L’entreprise est spécialisée dans le transport du manganèse du site de Lagnonkaha, dans la sous-préfecture de Guiembé, département de Dikodougou, région du Poro, au nord ivoirien.
Les camions ont été interceptés dans le village de Séman, à cinq kilomètres de Yamoussoukro, aux environs de 23 heures, par des individus se réclamant de l’opposition à l’application de la désobéissance civile, qui ont ensuite incendié les camions-bennes.
« Nous sommes victimes d’une situation dont nous ne sommes pas responsables. Nous sommes devenus de mauvais payeurs vis-à-vis de nos banques. Le matériel qui devait nous permettre de rembourser nos crédits a été incendié et détruit. Nous n’avons pas pu le remplacer.
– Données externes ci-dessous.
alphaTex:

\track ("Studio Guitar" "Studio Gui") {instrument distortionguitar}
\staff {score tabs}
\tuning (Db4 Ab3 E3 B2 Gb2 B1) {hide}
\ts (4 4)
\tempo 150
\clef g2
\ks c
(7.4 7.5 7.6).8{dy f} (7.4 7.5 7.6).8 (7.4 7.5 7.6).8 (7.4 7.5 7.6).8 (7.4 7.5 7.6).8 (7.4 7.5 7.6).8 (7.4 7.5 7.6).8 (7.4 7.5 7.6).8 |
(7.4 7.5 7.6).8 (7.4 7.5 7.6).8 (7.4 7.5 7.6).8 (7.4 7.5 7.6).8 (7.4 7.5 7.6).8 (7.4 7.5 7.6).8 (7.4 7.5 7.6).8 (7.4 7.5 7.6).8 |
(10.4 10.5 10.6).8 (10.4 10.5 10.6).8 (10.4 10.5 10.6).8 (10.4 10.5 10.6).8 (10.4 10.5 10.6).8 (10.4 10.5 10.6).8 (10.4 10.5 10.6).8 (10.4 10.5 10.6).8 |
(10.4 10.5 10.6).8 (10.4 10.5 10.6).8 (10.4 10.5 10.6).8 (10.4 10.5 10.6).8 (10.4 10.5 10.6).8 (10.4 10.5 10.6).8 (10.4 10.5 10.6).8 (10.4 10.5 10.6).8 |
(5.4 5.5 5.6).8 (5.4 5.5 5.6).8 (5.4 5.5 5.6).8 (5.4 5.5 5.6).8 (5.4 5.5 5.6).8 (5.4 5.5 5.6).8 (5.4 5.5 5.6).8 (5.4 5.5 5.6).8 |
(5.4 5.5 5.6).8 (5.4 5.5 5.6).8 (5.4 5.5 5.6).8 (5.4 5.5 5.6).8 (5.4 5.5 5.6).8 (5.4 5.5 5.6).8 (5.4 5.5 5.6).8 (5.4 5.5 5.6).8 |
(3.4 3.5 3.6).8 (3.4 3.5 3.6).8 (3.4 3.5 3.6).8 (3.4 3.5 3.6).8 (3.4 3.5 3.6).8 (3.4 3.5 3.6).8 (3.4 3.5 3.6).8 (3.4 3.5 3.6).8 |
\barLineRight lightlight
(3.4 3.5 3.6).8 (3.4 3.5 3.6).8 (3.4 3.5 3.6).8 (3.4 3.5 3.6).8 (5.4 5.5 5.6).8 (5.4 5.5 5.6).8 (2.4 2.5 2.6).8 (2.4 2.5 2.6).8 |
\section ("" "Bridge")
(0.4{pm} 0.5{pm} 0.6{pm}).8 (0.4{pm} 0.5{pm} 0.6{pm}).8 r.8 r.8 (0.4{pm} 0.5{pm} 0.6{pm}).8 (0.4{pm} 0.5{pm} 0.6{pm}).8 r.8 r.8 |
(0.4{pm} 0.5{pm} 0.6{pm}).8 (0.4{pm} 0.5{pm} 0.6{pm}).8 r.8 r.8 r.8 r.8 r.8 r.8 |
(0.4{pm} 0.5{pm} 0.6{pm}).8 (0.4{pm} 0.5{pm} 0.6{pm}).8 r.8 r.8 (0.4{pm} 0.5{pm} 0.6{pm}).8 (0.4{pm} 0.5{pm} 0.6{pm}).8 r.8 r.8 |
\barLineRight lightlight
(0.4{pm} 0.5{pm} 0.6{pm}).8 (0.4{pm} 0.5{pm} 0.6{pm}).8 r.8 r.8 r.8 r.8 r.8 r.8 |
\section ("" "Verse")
Nous croyons au Président de la République, notre père à tous. C’est lui seul qui peut nous aider à nous en sortir. Après plusieurs démarches restées sans suite, le Président de la République, SEM Alassane Ouattara, est notre dernier recours. Nous lançons un SOS.
Cette situation nous a plongés dans le chaos, d’autant plus que nous travaillions avec un crédit bancaire de la COOPEC. Le matériel qui devait nous permettre de rembourser nos crédits a été brûlé. La structure financière ne cesse de nous poursuivre, tout comme les services des impôts. Nous n’avons reçu aucune assistance. Les poursuites judiciaires et les procédures de saisie des biens de l’entreprise, notamment les engins roulants, pourraient aboutir à la fermeture de l’entreprise et au licenciement du personnel », a-t-il expliqué.
Pour rappel, le camion-benne incendié transportait 33 tonnes de manganèse (immatriculation 2312HV01, cabine 22 88 HB01). Il a été entièrement brûlé. Les assaillants ont délibérément mis le feu au camion entre 2 h et 3 h du matin. Ensuite, à l’aide de gourdins, ils ont brisé les vitres et incendié les pneus d’un deuxième camion qui transportait 51 tonnes de manganèse.